What I learn today is this: Jamie is better at snarling than I am. And legitimately scarier.
I’m on my back before I can even gurgle in surprise, and Jamie has both of my hands pinned, and his teeth fly at my throat. I kick up at him, and am rewarded with an “oof” as my foot connects with his stomach. I roll back, but he grabs my foot and pulls me back, and I find myself frustratingly in exactly the same position as before. This time, he blocks my kick with his knee and pins my leg to my stomach. And this time, I can’t stop his mouth from finding my throat.
Good thing I’m friends with the bouncers, innit?
It takes four of them to pull him from me, but not before we both get some good hits in on the other: a fist in my snout, teeth in my throat, and another solid kick, this time to his solar plexus, and what I sincerely hope is a painful scratch across his muzzle. They drag him away, kicking and snarling, through a crowd parting like the Red Sea.
And I swear—though I wouldn’t tell many people this—I swear, I couldn’t move. The look in his eyes was… I don’t know. When I got kicked out of school, the reason the principal gave my tribe was I didn’t act “civilized.” My father reacted predictably, and declared that I shan’t be attending a school that defines civilization so narrowly—this was obviously before we moved to Paradise—and I was homeschooled from then on. The reason for my dismissal was that I attacked another third grader who had stolen my pencil, and he ended up in the hospital with whining parents and doctors who complained about having to actually do their jobs for once. I met that kid ten years later, and he told me he remembered being scared, not because I was attacking him, but because I “didn’t look right.” I had no idea what that meant.

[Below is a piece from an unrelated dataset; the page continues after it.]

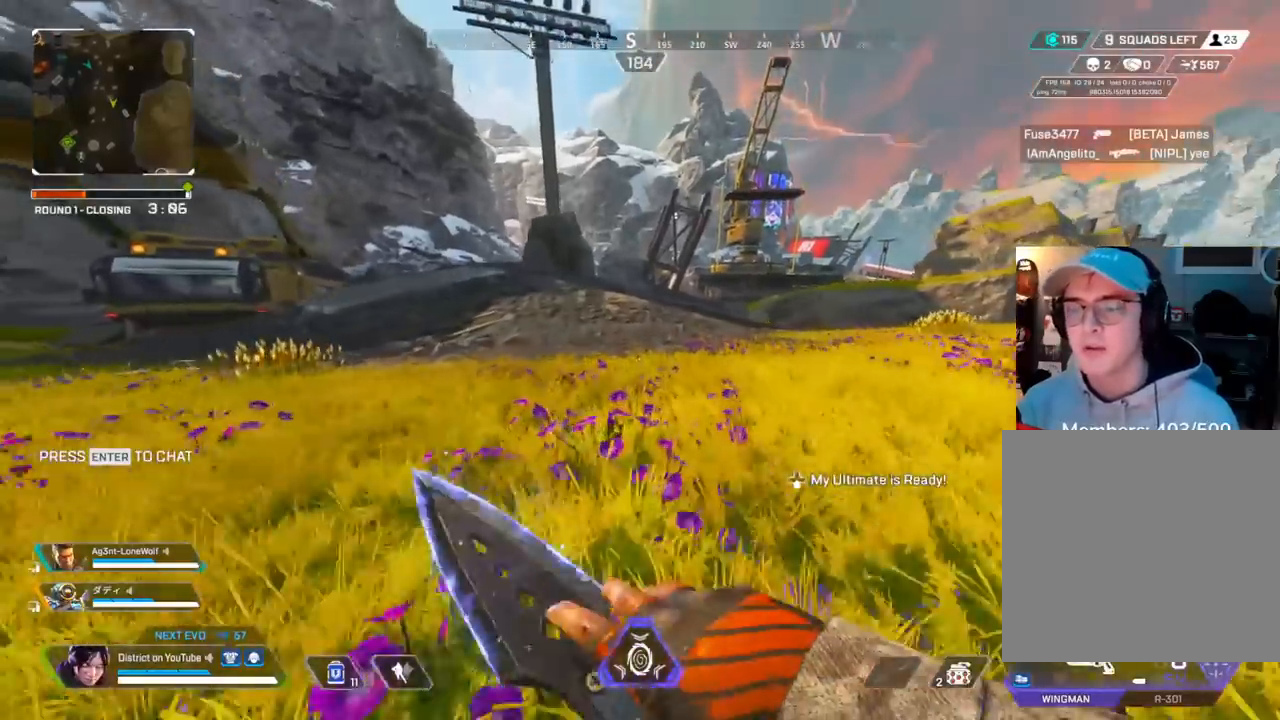
{"buttons": [], "left_stick": "center", "right_stick": "center", "events": [[100, "A", "down"], [150, "left_stick", "up-right"], [217, "A", "up"], [333, "Y", "up"], [383, "left_stick", "center"]]}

Watching Jamie get dragged across the floor by four burly men, still spitting and cursing, surging so hard he almost topples them over, I finally have an inkling of what that kid meant. I think if they let him go, he might actually kill me. That snarling thing staring at me predatorily resembles a human in its general appearance, its clothing, but that’s it.
And I realize, with a combination of admiration, fascination, and disgust, that he baited me into attacking him. Dear Science, am I really that easy to predict?
I turn back to the bar, ignoring everyone’s concerned looks—like I’m going to admit to them that he scared me almost to shaking—and begin ordering shots.